━━━━━ Text segment ━━━━━
During this period on the Jewish calendar, we are counting the days between Pesach and Shavuos, the holiday when we celebrate receiving the Torah.
Although I don’t regularly think about carrying over the dishes I make at Pesach into the year, my thoughts are shifting. That’s because, I have to admit, I really do love the food I make on Pesach. Why then do I habitually brace myself right around Purim as if preparing for something unpleasant? I accept that Pesach is hard work, and I’ve learned to free myself from other commitments in the lead-up, but why do I have such a hard time thinking about my Passover kitchen as a year round resource and refuse to capitalize on its benefits?
When I plan my Passover cooking, I usually begin thinking about what I can’t use-chometz. I’ve noticed that this is not such a positive approach. If I was going to make a meal and my family asked me; “What’s for dinner?” I definitely would not respond; “Well, we’re having such and such, but that’s only because I couldn’t make so and so.” I’m sure you would agree that it’s not the best sales tool, for either the cook or the consumer. So this year, I’m trying to make a conscious effort to focus on what is special at Pesach. If you refer to the COR Pesach guide, http://www.cor.ca/view/434/cor_passover_guide_20135773.html, you will see some of my favourites, but there are a few other dishes that are really excellent and I had to taste them to remember how good they are. Not to mention that I received an ice cream maker from my kids for a pre Pesach birthday gift (talk about the gift that keeps on giving), and we really enjoyed that.
━━━━━ Entries ━━━━━
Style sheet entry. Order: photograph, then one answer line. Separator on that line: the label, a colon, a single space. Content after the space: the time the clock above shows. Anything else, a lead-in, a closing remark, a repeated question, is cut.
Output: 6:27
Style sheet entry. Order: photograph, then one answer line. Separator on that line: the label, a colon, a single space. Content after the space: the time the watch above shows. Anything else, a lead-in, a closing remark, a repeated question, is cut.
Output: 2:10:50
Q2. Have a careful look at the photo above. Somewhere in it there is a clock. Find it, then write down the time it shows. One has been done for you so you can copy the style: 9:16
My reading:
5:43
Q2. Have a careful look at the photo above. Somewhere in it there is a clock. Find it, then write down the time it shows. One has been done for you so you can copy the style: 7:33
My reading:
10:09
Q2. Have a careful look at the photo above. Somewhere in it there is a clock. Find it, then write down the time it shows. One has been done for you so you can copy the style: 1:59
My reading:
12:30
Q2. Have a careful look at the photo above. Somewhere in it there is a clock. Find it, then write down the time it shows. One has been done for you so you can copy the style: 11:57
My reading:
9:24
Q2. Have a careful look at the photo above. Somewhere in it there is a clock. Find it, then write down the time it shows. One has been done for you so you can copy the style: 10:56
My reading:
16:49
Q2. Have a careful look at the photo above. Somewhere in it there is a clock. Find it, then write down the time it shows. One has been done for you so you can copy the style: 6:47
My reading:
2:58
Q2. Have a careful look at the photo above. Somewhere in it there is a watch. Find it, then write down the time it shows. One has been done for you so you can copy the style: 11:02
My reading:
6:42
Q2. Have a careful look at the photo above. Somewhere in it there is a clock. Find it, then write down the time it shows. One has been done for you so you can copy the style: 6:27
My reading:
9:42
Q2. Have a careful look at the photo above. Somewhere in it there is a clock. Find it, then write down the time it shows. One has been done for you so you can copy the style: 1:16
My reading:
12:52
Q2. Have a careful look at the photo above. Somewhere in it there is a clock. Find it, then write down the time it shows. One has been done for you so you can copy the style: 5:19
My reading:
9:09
━━━━━
Problem set>
1 – Reproduce the Passover cooking piece from "During this period" up to and including "on its benefits?", switching "Purim" to "Chanukah".
2 – According to the Passover cooking piece, what birthday gift did the writer's kids give before Pesach?

Answers>
1 –
During this period on the Jewish calendar, we are counting the days between Pesach and Shavuos, the holiday when we celebrate receiving the Torah.
Although I don’t regularly think about carrying over the dishes I make at Pesach into the year, my thoughts are shifting. That’s because, I have to admit, I really do love the food I make on Pesach. Why then do I habitually brace myself right around Chanukah as if preparing for something unpleasant? I accept that Pesach is hard work, and I’ve learned to free myself from other commitments in the lead-up, but why do I have such a hard time thinking about my Passover kitchen as a year round resource and refuse to capitalize on its benefits?

2 – An ice cream maker.